In our democracy, people need laws to protect their rights.
Among the laws that should be strengthened is one to protect individuals and organizations from frivolous lawsuits designed to silence them.
The Assembly has passed, and the state Senate is considering, legislation that would expand a state law to protect people from a type of litigation known as Strategic Lawsuits Against Public Participation.
The New York News Publishers Association points out the existing state law only protects speech about matters relating to a public application or permit process. This could refer to a real-estate development situation.
As it stands, the law could be interpreted narrowly. People speaking out could be subject to legal action from those who want them to stay silent. People who speak their mind at a public meeting could be at risk of being dragged into a costly, frivolous lawsuit. Nonprofit organizations, journalists, small-business owners, teachers, public officials and citizens have been the targets of litigation that falls outside the narrow scope of the current law, according to the New Publishers Association.
Silencing opposition is easy when a lawyer can send a letter to people who speak at a public meeting and threaten to take them to court for expressing their opinion.

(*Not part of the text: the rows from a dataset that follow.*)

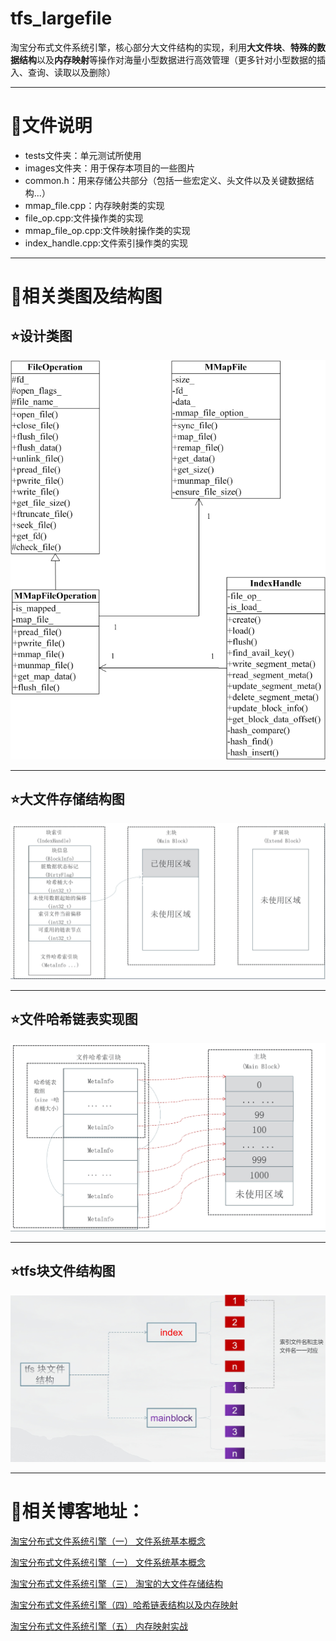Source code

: # tfs_largefile
淘宝分布式文件系统引擎，核心部分大文件结构的实现，利用**大文件块**、**特殊的数据结构**以及**内存映射**等操作对海量小型数据进行高效管理（更多针对小型数据的插入、查询、读取以及删除）

---

# 📂文件说明

- tests文件夹：单元测试所使用
- images文件夹：用于保存本项目的一些图片
- common.h：用来存储公共部分（包括一些宏定义、头文件以及关键数据结构...）
- mmap_file.cpp：内存映射类的实现
- file_op.cpp:文件操作类的实现
- mmap_file_op.cpp:文件映射操作类的实现
- index_handle.cpp:文件索引操作类的实现

---

# 🚀相关类图及结构图

## ⭐设计类图
![设计类图](images/design_class.png)


---
## ⭐大文件存储结构图
![结构图](images/大文件存储结构图.png)

---
## ⭐文件哈希链表实现图
![链表实现图](images/文件哈希链表实现图.png)

---

## ⭐tfs块文件结构图
![结构图](images/tfs块文件结构.png)

--------
# 🍎相关博客地址： 
[淘宝分布式文件系统引擎（一） 文件系统基本概念](https://blog.csdn.net/Jacksqh/article/details/110955359)

[淘宝分布式文件系统引擎（一） 文件系统基本概念](https://blog.csdn.net/Jacksqh/article/details/111140881)

[淘宝分布式文件系统引擎（三） 淘宝的大文件存储结构](https://blog.csdn.net/Jacksqh/article/details/111186382)

[淘宝分布式文件系统引擎（四）哈希链表结构以及内存映射](https://blog.csdn.net/Jacksqh/article/details/111409479)

[淘宝分布式文件系统引擎（五） 内存映射实战](https://blog.csdn.net/Jacksqh/article/details/111463393)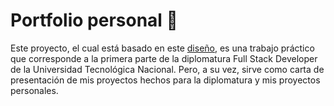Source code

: <h1>Portfolio personal 💼</h1>

<p dir="auto">Este proyecto, el cual está basado en este <a href="https://www.behance.net/gallery/168203415/Portfolio-Website-Design-UXUI" rel="nofollow">diseño</a>, es una trabajo práctico que corresponde a la primera parte de la diplomatura Full Stack Developer de la Universidad Tecnológica Nacional. Pero, a su vez, sirve como carta de presentación de mis proyectos hechos para la diplomatura y mis proyectos personales.</p>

The proposed legislation would amend a section of civil rights law to protect "any communication in a place open to the public or a public forum in connection with an issue of public concern; or any other lawful conduct in furtherance of the exercise of the constitutional right of free speech in connection with an issue of public concern, or in furtherance of the exercise of the constitutional right of petition."
We encourage the state Legislature to adopt the amendment.